Web app to parse and save your Hangouts.json file into a more friendly format.
https://www.davidbyrne.io/Hangons/
MIT License
49 stars 10 forks source link

500mb hangouts.json #1

Closed faddat closed 4 years ago

faddat commented 7 years ago

Crashes the webapp

David-Byrne commented 7 years ago

Thanks for the feedback 😃

The problem is most likely the size of your file, my Hangouts.json file is 'only' 56MB and Hangons still (mostly) works with that size.

Do you remember if the browser crashed when it was still reading in the file (first loading bar would've been greyed out) or if it was when it was manipulating the data (you'd have chosen what file format you wanted at this stage, second loading bar would've been greyed out)?

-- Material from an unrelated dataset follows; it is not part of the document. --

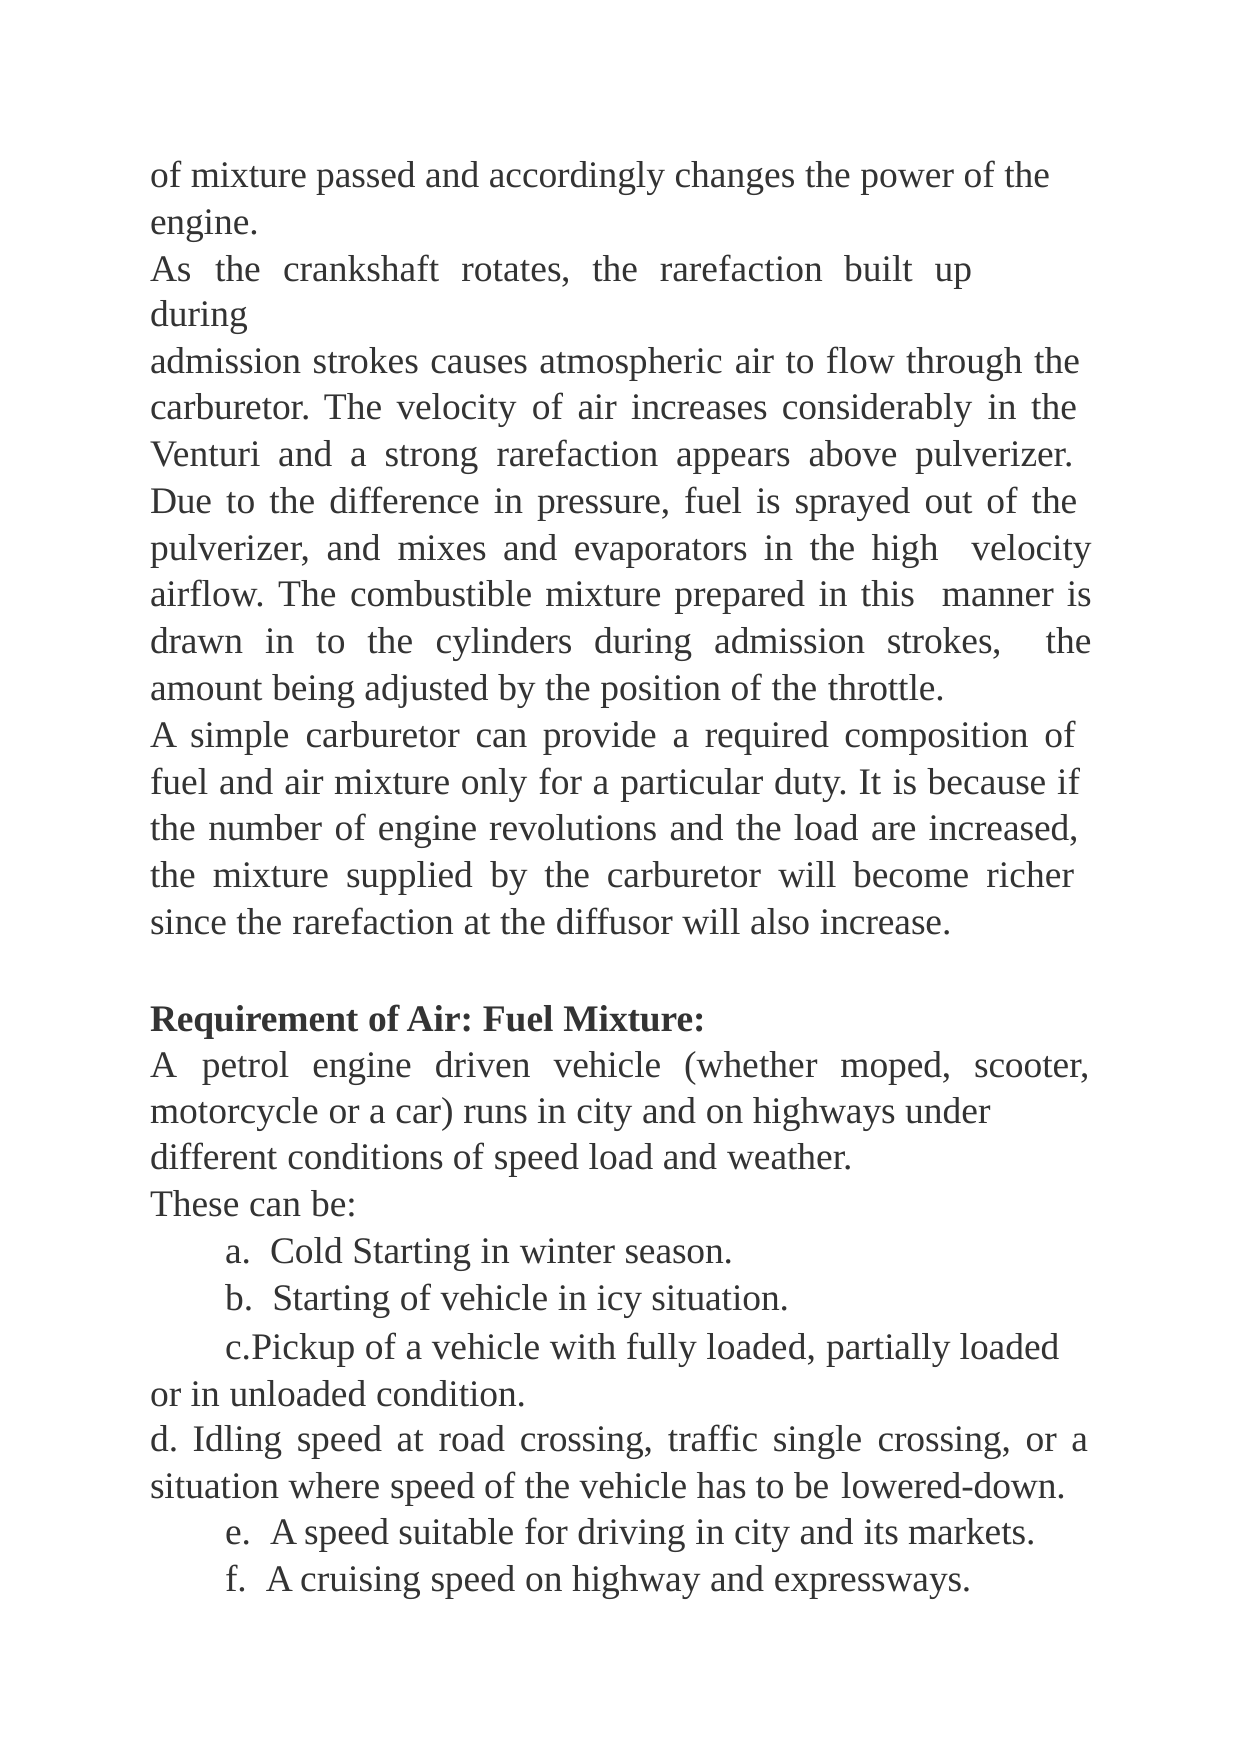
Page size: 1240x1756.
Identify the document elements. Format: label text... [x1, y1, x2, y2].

text_box of mixture passed and accordingly changes the power of the engine. As the crankshaft rotates, the rarefaction built up during admission strokes causes atmospheric air to flow through the carburetor. The velocity of air increases considerably in the Venturi and a strong rarefaction appears above pulverizer. Due to the difference in pressure, fuel is sprayed out of the pulverizer, and mixes and evaporators in the high velocity airflow. The combustible mixture prepared in this manner is drawn in to the cylinders during admission strokes, the amount being adjusted by the position of the throttle. A simple carburetor can provide a required composition of fuel and air mixture only for a particular duty. It is because if the number of engine revolutions and the load are increased, the mixture supplied by the carburetor will become richer since the rarefaction at the diffusor will also increase. Requirement of Air: Fuel Mixture: A petrol engine driven vehicle (whether moped, scooter, motorcycle or a car) runs in city and on highways under different conditions of speed load and weather. These can be: Cold Starting in winter season. Starting of vehicle in icy situation. Pickup of a vehicle with fully loaded, partially loaded or in unloaded condition. Idling speed at road crossing, traffic single crossing, or a situation where speed of the vehicle has to be lowered-down. A speed suitable for driving in city and its markets. A cruising speed on highway and expressways. [147, 148, 1093, 1600]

Also, can you tell me your:

mxxcon commented 7 years ago

I have a 700MB file and in Chrome 60 the app crashes about 2 seconds after I pick the file.

In Firefox 54.0.1 after selecting my file it sits for about 30 seconds chewing cpu and then I get

The chosen file cannot be parsed The Hangouts.json file contains data which cannot be read. If you could copy the error code: err.message and report it here I will try fix it.

Firefox's console showed this

InternalError: allocation size overflow Stack trace: readFile/reader.onload@http://www.davidbyrne.io/Hangons/hangons.js:31:17

In MS Edge 40 after selecting my file it sits for about 5sec then I get a popup that the page is not responding and then Edge kills and reloads that tab.

David-Byrne commented 7 years ago

It's a good thing Firefox displayed the error and didn't just crash like the others, it gives us something to work with. Line 31 is where I parse the json data from Hangouts.json into an object, so it looks like the tab just runs out of memory and crashes. There isn't much I can do really as it's a browser issue and this isn't the typical use case they were designed for. Thanks for the detailed report, it's very much appreciated and I'm sorry Hangons isn't working for your backup.

mxxcon commented 7 years ago

I don't know JavaScript, but could this be converted into a cli tool to run outside of a browser's restrictions? Or somehow change the process so that it doesn't try to work with the whole file at once but kinda stream it one conversation_id at a time or however else it's structured? While looking around I also found this https://stackoverflow.com/questions/20690203/dealing-with-a-json-object-too-big-to-fit-into-memory. Would that be something useful in this case?

David-Byrne commented 7 years ago

It could probably be converted to run as a Node.js script without changing too much of the core logic, you're still dealing with the V8 JS engine though so not sure if that would yield much improvement.

The problem with JSON is you have to read it in as one big chunk, as opposed to CSV or similar which can be read line by line. The memory issue happens before any of my logic is run so there's nothing I can do there to split it up.

The module mentioned in that thread looks interesting enough, seems to be Node.js specific though so not something I can leverage for the time being.